Cave of the Crystals, so‑called Sistine Chapel of Crystals, was discovered accidentally in 2000 by tunnelling miners.

This cave is famous due to the largest gypsum specimens discovered so far (many of them are huge, up to 15 meters in length, and weight up to 55 tons). The crystals in this cave are also one of the largest minerals in the world. The grotto has extreme climatic conditions, i.e. the temperature is up to 65.5°C, and the air humidity is almost 100%. For this reason, its exploration is possible only in special protective suits, equipped with masks connected to oxygen tanks. Otherwise, people should not stay in the cave for longer than 10 minutes.

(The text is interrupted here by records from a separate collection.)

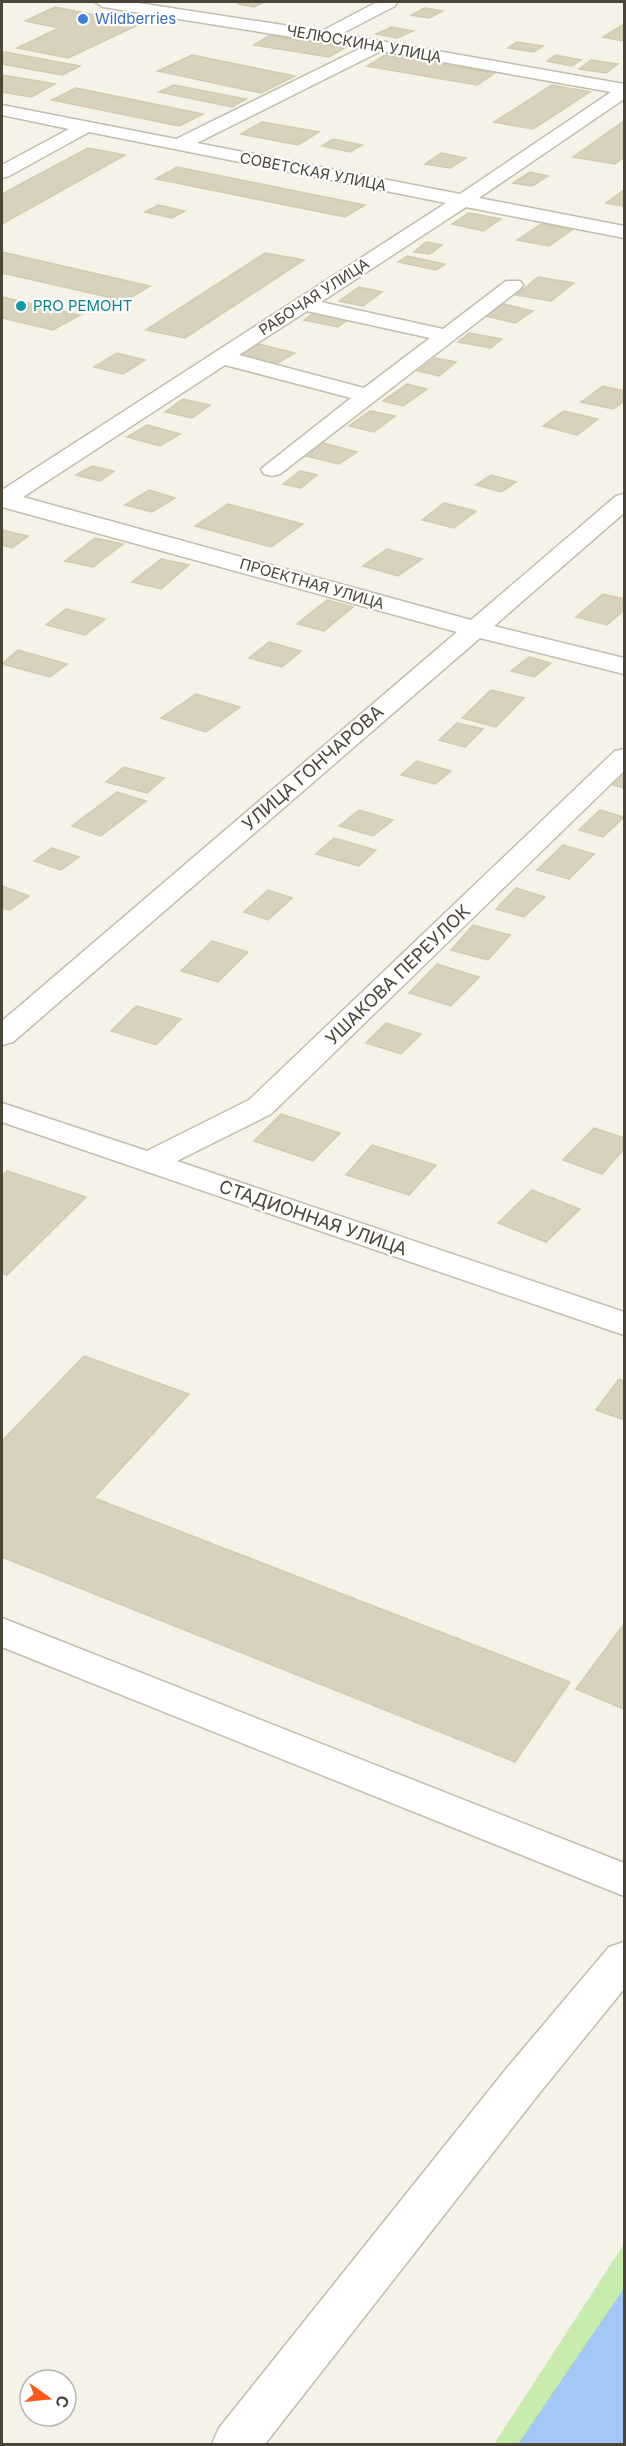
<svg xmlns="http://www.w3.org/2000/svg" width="626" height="2446" font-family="Inter,sans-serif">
<rect width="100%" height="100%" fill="#f5f3e8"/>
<path fill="#c8ecae" d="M 624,2244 L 624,2444 L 494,2444 Z"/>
<path fill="#a1c8f6" d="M 624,2288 L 624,2444 L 518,2444 Z"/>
<path fill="#d8d1bd" stroke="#d3caaf" stroke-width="1.5" d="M 243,2 L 264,2 L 254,7 L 238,4 Z
M 55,7 L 140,24 L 68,58 L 17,48 L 59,28 L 25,21 Z
M 424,8 L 443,11 L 429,18 L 411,15 Z
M 624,24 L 624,41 L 603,37 Z
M 392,27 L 413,31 L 397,38 L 376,34 Z
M 270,35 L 345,48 L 329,57 L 254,45 Z
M 517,42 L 543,46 L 534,52 L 508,48 Z
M 5,52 L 80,66 L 62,75 L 2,64 L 2,54 Z
M 192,55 L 295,76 L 261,93 L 158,71 Z
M 385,55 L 495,73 L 477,85 L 367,66 Z
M 555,55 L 581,60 L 572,66 L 547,61 Z
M 591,60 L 618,64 L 606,73 L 579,69 Z
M 2,75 L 55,84 L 31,97 L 2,92 Z
M 174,85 L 246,99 L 232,107 L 159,92 Z
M 552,85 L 590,92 L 533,129 L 494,122 Z
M 76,88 L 203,114 L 179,126 L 52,100 Z
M 624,121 L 624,157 L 615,164 L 573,157 Z
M 262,122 L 319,132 L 298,145 L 241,134 Z
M 333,139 L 362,145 L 350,152 L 322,146 Z
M 88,148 L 125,155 L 2,224 L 2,194 Z
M 441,153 L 466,158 L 450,168 L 425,164 Z
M 177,167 L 365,205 L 345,217 L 156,179 Z
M 530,172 L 548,176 L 532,186 L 513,183 Z
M 624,190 L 624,206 L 606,203 Z
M 158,205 L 185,211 L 172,218 L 145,212 Z
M 469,213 L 501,219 L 483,231 L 452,224 Z
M 541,224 L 572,230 L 549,246 L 517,240 Z
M 426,242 L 442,245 L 430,254 L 414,252 Z
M 2,252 L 150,286 L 125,301 L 2,273 Z
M 265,253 L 304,260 L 185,338 L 146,330 Z
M 407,256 L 445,264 L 436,270 L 398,262 Z
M 538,277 L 574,283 L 551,301 L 516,295 Z
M 359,287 L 382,292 L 363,306 L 339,301 Z
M 2,297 L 80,315 L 53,330 L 2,318 Z
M 504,304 L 533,311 L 515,323 L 485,316 Z
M 315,312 L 349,319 L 338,327 L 304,320 Z
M 469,333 L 502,339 L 491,348 L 458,342 Z
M 259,344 L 295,353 L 274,365 L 238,355 Z
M 117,353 L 145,360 L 123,374 L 94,367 Z
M 435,358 L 456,362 L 439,376 L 418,371 Z
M 407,384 L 427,389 L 403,406 L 383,401 Z
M 603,386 L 624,391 L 624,401 L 613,409 L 581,402 Z
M 183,399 L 210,405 L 192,418 L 165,412 Z
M 370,411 L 395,416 L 374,432 L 349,426 Z
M 564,411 L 598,419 L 577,435 L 543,426 Z
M 147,425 L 180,434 L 160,446 L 127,437 Z
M 320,442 L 357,452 L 339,464 L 302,455 Z
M 92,466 L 114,471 L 100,481 L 76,475 Z
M 300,471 L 317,475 L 301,488 L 283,484 Z
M 491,475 L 516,482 L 501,492 L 476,485 Z
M 149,490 L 175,498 L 152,512 L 125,505 Z
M 444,503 L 476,511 L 454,528 L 422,520 Z
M 228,504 L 303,524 L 271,547 L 195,526 Z
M 2,530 L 28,536 L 12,548 L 2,545 Z
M 95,538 L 123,544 L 93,567 L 65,561 Z
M 387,549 L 422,559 L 398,576 L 363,566 Z
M 161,559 L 189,565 L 161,589 L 132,582 Z
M 603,594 L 624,599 L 624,610 L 607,625 L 576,617 Z
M 327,600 L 353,607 L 324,631 L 297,624 Z
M 66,609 L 105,619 L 85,635 L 46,625 Z
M 269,642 L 301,651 L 282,667 L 249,658 Z
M 18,650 L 67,664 L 50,677 L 2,664 Z
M 529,657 L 551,663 L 534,677 L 511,671 Z
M 491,690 L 524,698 L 496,727 L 462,718 Z
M 196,694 L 240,707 L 206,732 L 161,718 Z
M 457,723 L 483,729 L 465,747 L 439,740 Z
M 417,761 L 451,771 L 435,784 L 401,775 Z
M 124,767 L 164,778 L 147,793 L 106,782 Z
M 624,774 L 624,788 L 613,785 Z
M 117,792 L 146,801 L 101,836 L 72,826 Z
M 359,810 L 393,820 L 373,836 L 339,826 Z
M 600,810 L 624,817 L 603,837 L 579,830 Z
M 334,838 L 376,850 L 359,866 L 316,854 Z
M 563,845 L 594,854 L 569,879 L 537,870 Z
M 52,848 L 79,857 L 61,870 L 34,861 Z
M 2,886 L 29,896 L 10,910 L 2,908 Z
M 516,888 L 545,897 L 524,917 L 496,909 Z
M 268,890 L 292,898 L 268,920 L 244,912 Z
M 473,925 L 510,935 L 488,960 L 451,950 Z
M 212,941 L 248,952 L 218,982 L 181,971 Z
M 437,964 L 479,977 L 451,1006 L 409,993 Z
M 136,1006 L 181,1019 L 156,1045 L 111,1031 Z
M 386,1023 L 421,1034 L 401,1054 L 366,1043 Z
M 281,1114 L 340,1133 L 313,1161 L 254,1141 Z
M 594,1128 L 624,1138 L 624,1149 L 602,1174 L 563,1160 Z
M 372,1145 L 436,1165 L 409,1195 L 346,1175 Z
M 7,1171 L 86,1197 L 7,1275 L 2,1274 L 2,1176 Z
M 532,1190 L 580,1209 L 546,1242 L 498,1223 Z
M 84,1356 L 189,1394 L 94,1498 L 570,1682 L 515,1762 L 2,1557 L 2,1441 Z
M 619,1379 L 624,1381 L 624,1420 L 596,1410 Z
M 624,1624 L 624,1709 L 576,1689 Z"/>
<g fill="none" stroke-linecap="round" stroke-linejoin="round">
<defs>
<path id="minor" d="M 95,2 L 132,2 L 322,31 L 377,2 L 397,2 L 395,6 L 341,34 L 624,84 L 624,99 L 479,198 L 624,226 L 624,238 L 466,207 L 321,302 L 443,329 L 506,281 L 520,281 L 523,285 L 520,289 L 280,474 L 272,476 L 264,474 L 261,469 L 351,398 L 225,365 L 23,497 L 471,620 L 616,496 L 624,494 L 624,513 L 494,626 L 624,658 L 624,674 L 480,638 L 13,1042 L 2,1045 L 2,1021 L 457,632 L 2,507 L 2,490 L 446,203 L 89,132 L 9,176 L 2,178 L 2,165 L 69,129 L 2,115 L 2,105 L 176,139 L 361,48 L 103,7 ZM 381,51 L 611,92 L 460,194 L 197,143 ZM 307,311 L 430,338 L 364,388 L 239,355 Z
M 624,749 L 624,771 L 271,1114 L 177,1161 L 624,1312 L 624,1335 L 2,1122 L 2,1103 L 147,1151 L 249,1100 L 615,751 Z
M 2,1618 L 624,1863 L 624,1896 L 2,1647 Z
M 624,1942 L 624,1989 L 538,2095 L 265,2444 L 212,2444 L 219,2428 L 506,2069 L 609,1947 Z"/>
</defs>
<use href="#minor" stroke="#c2bdaa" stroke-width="3"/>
<use href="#minor" fill="#fff" fill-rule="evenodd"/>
</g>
<circle fill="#3f7fe0" stroke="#fff" stroke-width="2" cx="83" cy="19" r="6"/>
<circle fill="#0f9aa8" stroke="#fff" stroke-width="2" cx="21" cy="306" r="6"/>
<g text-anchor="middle" stroke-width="4.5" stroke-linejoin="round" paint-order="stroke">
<g font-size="15" fill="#366cbe" stroke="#fff" text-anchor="start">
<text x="95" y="24">Wildberries</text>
</g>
<g font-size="15" fill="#4a4536" stroke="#fff">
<text transform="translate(364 44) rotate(10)" y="5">ЧЕЛЮСКИНА УЛИЦА</text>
<text transform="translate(313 172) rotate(11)" y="5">СОВЕТСКАЯ УЛИЦА</text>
<text transform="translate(314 297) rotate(-33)" y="5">РАБОЧАЯ УЛИЦА</text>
<text transform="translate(312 584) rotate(16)" y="5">ПРОЕКТНАЯ УЛИЦА</text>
</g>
<g font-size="15" fill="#0d838f" stroke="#fff" text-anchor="start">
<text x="33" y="311">PRO РЕМОНТ</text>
</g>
<g font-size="18" fill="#4a4536" stroke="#fff">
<text transform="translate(313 768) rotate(-41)" y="6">УЛИЦА ГОНЧАРОВА</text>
<text transform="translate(398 975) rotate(-44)" y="6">УШАКОВА ПЕРЕУЛОК</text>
<text transform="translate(313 1218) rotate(19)" y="6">СТАДИОННАЯ УЛИЦА</text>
</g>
</g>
<rect width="626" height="2446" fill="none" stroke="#4a4536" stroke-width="6"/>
<g transform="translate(48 2398) rotate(105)"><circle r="28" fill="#ffffff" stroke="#b7b5af" stroke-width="1.5"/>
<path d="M0-4.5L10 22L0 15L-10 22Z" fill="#ff5816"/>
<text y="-9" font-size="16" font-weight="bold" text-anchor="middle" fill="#4a4536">С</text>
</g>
</svg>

• Gypsum rock contains calcium sulphate in its composition.

• As a result of roasting a crystalline gypsum at about 120°C, gypsum is formed and anhydrous calcium sulphate is formed above 180°C.

• Crystal gypsum and calcined gypsum are examples of hydrated salts (hydrates). Anhydrite is an example of anhydrous salt.

• Hydrates are unstable and, during heating, go into anhydrous or lower hydration salts.

• Plaster mortar is an example of hydraulic mortar.

• Gypsum rock is used in construction, medicine, agriculture, in the industry: ceramic, food, chemical. They are also a valuable material in the hands of artists.